Perspectivas e desafios do setor de cafés especiais
O recorde alcançado com a venda do lote geisha abre discussões sobre os limites do mercado de cafés de luxo no Brasil. Enquanto especialistas celebram a valorização do trabalho artesanal, outros apontam desafios como a escalabilidade da produção de microlotes e a acessibilidade desses produtos ao consumidor comum. “Esse é um momento simbólico, mas também um alerta para que o setor não se restrinja a um nicho elitizado”, avalia o engenheiro agrônomo e consultor em cafés especiais, Marcelo Ribeiro. O produtor Luiz Paulo, entretanto, vê potencial no Projeto Rarus, iniciativa que visa ampliar a produção de micro e nanolotes, democratizando o acesso a cafés de alta qualidade sem perder a exclusividade.
O futuro do café brasileiro no cenário global
A comercialização do microlote por R$ 10 mil não é apenas um feito comercial, mas um marco na história do café brasileiro. Ao equiparar-se a valores praticados por vinhos como os da Borgonha ou Bordeaux, o produto reafirma a capacidade do Brasil de produzir grãos de classe mundial. Segundo dados da Associação Brasileira da Indústria de Café (ABIC), as exportações de cafés especiais cresceram 22% em 2023, impulsionadas pela demanda internacional. “O Brasil está descobrindo que tem não apenas volume, mas também qualidade excepcional para competir nos segmentos de maior valor agregado”, afirma a economista e pesquisadora em agronegócio, Carla Oliveira.

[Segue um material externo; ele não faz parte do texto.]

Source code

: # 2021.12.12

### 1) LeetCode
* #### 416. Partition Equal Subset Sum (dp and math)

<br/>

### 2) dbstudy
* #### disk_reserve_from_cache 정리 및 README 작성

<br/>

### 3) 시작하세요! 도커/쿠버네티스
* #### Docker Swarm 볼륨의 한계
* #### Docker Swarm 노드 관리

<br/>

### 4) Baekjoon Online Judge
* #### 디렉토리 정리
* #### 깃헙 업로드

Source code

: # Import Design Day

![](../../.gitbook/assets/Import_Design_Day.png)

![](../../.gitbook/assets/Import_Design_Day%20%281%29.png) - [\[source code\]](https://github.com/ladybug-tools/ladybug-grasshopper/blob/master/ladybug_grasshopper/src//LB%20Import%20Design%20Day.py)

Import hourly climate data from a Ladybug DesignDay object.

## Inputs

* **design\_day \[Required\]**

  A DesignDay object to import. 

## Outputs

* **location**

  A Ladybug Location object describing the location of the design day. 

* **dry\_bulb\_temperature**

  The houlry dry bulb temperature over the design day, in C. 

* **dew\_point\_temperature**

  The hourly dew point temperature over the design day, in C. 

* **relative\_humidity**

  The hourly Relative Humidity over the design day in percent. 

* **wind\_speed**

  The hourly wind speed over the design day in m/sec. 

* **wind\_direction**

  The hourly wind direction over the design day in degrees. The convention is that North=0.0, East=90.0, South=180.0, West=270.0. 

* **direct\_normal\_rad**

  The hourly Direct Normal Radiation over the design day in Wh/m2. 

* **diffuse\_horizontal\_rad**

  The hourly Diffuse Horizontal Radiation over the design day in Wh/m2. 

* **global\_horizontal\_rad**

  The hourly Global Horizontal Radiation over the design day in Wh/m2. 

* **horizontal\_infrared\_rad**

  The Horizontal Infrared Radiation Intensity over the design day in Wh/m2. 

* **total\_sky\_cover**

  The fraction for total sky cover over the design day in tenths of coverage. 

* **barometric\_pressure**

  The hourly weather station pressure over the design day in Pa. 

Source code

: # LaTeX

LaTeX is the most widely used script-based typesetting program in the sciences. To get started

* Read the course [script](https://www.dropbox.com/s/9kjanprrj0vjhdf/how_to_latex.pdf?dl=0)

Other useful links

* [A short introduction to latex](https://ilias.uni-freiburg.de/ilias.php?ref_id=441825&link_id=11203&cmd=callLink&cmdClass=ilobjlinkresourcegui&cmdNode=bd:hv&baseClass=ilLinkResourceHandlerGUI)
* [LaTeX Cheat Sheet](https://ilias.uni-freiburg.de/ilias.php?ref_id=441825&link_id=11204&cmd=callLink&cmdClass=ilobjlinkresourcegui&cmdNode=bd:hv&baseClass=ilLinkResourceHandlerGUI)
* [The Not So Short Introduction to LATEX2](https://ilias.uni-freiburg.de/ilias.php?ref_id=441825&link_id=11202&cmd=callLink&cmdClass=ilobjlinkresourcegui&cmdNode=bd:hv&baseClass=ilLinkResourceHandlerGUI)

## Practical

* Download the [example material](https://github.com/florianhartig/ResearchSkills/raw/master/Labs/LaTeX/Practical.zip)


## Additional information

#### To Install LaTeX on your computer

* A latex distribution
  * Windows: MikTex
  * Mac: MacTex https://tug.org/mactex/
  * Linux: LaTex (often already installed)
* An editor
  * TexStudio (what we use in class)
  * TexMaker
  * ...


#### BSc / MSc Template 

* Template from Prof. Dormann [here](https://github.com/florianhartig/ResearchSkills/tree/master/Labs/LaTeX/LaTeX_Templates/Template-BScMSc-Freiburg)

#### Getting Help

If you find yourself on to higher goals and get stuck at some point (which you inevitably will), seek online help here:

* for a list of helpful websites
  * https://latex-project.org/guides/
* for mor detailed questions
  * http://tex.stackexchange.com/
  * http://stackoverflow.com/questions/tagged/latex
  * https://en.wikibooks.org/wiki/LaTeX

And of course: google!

Considerações finais: entre o recorde e a sustentabilidade
Enquanto a venda do lote geisha é comemorada como um avanço, especialistas alertam para a necessidade de um modelo de produção sustentável. A fermentação prolongada e o processamento especial demandam recursos hídricos e energéticos significativos, o que levanta questionamentos sobre a viabilidade econômica e ambiental em larga escala. “O desafio agora é aliar a inovação à responsabilidade, garantindo que a valorização do café brasileiro não se dê às custas do meio ambiente”, pondera a engenheira ambiental e consultora em sustentabilidade, Thais Mendes. Para Luiz Paulo, entretanto, a solução está na tecnificação sustentável: “Nós da Fazenda Rarus já estamos investindo em sistemas de reuso de água e energia solar para minimizar nosso impacto”.